Al escuchar la Misa del papa Marcelo de Giovanni Pierluigi da Palestrina, podemos advertir algunos aspectos muy interesantes. Hay, por supuesto, polifonía, pero se busca la inteligibilidad del texto a pesar de los logros polifónicos. Pero, en las dos oraciones más largas, el Gloria y el Credo, lo que hace Palestrina es dividir el ensamble coral en dos semicoros de tres voces, los cuales se colocan lateralmente para que prácticamente se respondan; hoy diríamos, con un efecto estereofónico. En aquel momento se habla de un efecto antifonal, es decir, de alternancia de voces; es una suerte de diálogo y así se logra ese efecto polifónico. Las demás secciones, el Agnus Dei, el Kyrie y el Sanctus, tienen aún mayor riqueza polifónica.

La Misa del papa Marcelo tiene una asombrosa nitidez, una aparente sencillez, una imponente solemnidad, y una gran profundidad: una obra maestra en el catálogo palestriniano”.

 

Existe una ópera de Hans Pfitzner, un compositor alemán de finales del siglo XIX y primera mitad del siglo XX, titulada justamente Palestrina, que exalta la figura de Giovanni Pierluigi da Palestrina como salvador de la música polifónica. Repito: todo esto es parte de la leyenda. No tenemos la certeza de que la Misa del papa Marcelo sea la obra que salvó la polifonía para la música eclesiástica, pero lo que sí sabemos es que tiene una trascendencia mayúscula por sus propios méritos, por el propio logro técnico, pero ante todo, por su singularísima belleza. Es una obra sobre la que se ha escrito muchísimo, pero no se trata de repetir aquí las palabras de quienes la han elogiado, a veces hasta hiperbólicamente –algunos escritores del siglo XIX se refieren al efecto acústico que causa esta misa en términos incluso un tanto melosos o cursis–. Lo cierto es que se trata de una música que tiene una asombrosa nitidez, una aparente sencillez, una imponente solemnidad, y una gran profundidad: una obra maestra en el catálogo palestriniano.

Joannes Petraloysius Praenestinus, retrato de Giovanni Pierluigi da Palestrina, grabado a la punta seca de Friedrich Böttcher, 1885, conservado en el Archivo Musical de la Basílica Vaticana.

 

Reconocido como uno de los mayores compositores del Renacimiento, Palestrina gozó en vida de gran prestigio, y su influencia continuó creciendo después de su muerte.
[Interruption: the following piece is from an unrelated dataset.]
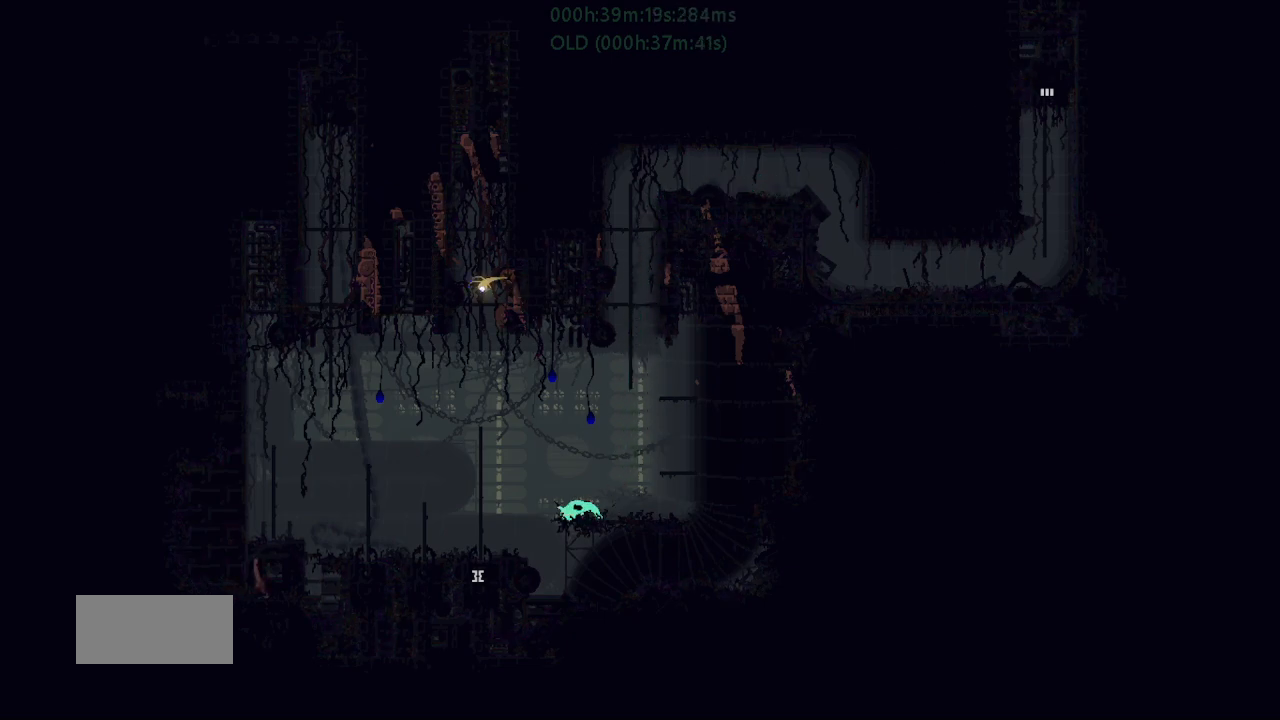
Gameplay with keyboard and mouse; each line is a JSON object with the keys held at the frame after it. "events" lists presses ("down") and releases ("up") of "down", "g", "j", "left", "r", "right", "t" and "up" between this image and that frame as [ms after this image, input, new state], when the widget could be followed in between. No other keys are recorded. Mouse buttons are not recorded. Not read: mouse_move.
{"keys": ["down"], "events": [[300, "down", "down"], [317, "r", "up"], [350, "left", "up"], [384, "right", "down"], [484, "right", "up"]]}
Como ejemplo ilustrativo: Johann Sebastian Bach estudió y copió a mano el Primer libro de misas de Palestrina, y escribió su propia adaptación del  “Kyrie” y del “Gloria” de la Missa sine nomine. Siglos después, músicos y musicólogos siguen estudiando la obra de Palestrina como referente paradigmático de la construcción polifónica y una admirable demostración de que la armonía no es incompatible con la pureza de la melodía y la inteligibilidad del texto cantado.



[1] En esos años, anteriores a la conclusión y consagración de la Basílica de San Pedro, ocurrida en 1626 en la época del papa Urbano VIII, la música litúrgica solía interpretarse en la Capilla Sixtina; ligada desde sus inicios, que se remontan al siglo VI, a tal género musical [N. de la r.]

* Fragmento de la conferencia impartida por Sergio Vela con motivo del concierto en que el ensamble vocal italiano Odhecaton interpretó la Misa del papa Marcelo en el Templo de Nuestra Señora del Pilar, “La Enseñanza”, el 25 de junio de 2018.